Exercise passage:
Survivor of Shooting Spree Wins Ariz. House Seat

Barber
Associated Press + More

In Maine, state Sen. Cynthia Dill won the Democratic primary in the race to succeed Republican Sen. Olympia Snowe. Maine Secretary of State Charles Summers won the GOP nomination.

The front-runner, former two-term Gov. Angus King, wasn't on the ballot because he's running as an independent.

No statewide races were part of the Arkansas and South Carolina primaries.

Of all the races Tuesday, the Arizona House race was the most closely watched, partly because of Giffords' absorbing story and partly because holding onto the seat is important for Democrats if they want to regain control of the House.

The party needs big gains in November to grab the majority from Republicans, who now hold a 240-192 advantage with three vacancies, including Giffords' seat.

Republicans, riding high after a decisive victory in Wisconsin's gubernatorial recall election last week, set their sights on Arizona. A victory would have given party leaders a chance to claim momentum five months before November and fine-tune their plan to link Democratic candidates to Obama, the incumbent at the top of the ticket.

Outside groups spent more than $2 million on the race. Barber, 66, had a sizable fundraising lead in late May, but spending from conservative groups helped reduce the Democratic financial edge.

Data shown:
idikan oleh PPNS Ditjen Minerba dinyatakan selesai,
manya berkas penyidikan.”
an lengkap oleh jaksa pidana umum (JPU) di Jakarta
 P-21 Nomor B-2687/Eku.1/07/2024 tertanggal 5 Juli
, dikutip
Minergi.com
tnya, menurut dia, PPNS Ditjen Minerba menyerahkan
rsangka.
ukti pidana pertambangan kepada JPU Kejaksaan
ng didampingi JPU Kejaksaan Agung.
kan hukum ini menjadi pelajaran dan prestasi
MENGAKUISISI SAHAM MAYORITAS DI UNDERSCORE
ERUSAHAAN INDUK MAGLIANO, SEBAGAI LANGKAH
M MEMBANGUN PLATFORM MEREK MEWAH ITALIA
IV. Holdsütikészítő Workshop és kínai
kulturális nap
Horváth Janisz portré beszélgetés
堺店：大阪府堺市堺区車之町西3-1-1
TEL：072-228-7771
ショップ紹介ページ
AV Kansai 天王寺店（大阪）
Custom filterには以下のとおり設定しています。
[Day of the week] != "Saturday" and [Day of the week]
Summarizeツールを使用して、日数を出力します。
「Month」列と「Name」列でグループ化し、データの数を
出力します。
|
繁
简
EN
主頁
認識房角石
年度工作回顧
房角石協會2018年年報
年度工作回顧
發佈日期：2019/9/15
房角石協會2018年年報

Tasks:
a - In the news article about the Arizona House race, condense the paragraph that begins "Of all the races Tuesday" into one short sentence.
b - According to the news article about the Arizona House race, who won the Republican nomination in Maine?
c - Continue the news article about the Arizona House race from the point where it stops.

Answers below:
a - The Arizona House race drew the most attention on Tuesday, both for Giffords' compelling story and because Democrats need to keep the seat to regain control of the House.

b - Maine Secretary of State Charles Summers won the GOP nomination.

c -
The Arizona 8th is a rare district that is competitive virtually every election. Giffords defeated Kelly by about 4,000 votes in 2010, when the election focused on immigration and when tea partyers rallied to the tough-talking former Marine. Now, the economy and jobs are voters' top concerns.

Democratic officials were thrilled that Barber won a district that President George W. Bush carried with 54 percent of the vote in 2004 and that John McCain carried with 53 percent of the vote when he ran against Obama.

Kelly, 30, spent the campaign arguing that Barber and Obama are out of touch with people in the district. He called for lower taxes and more energy production as ways to improve the economy. And he said he would roll back federal regulations and environmental protections in an effort to boost oil and gas drilling.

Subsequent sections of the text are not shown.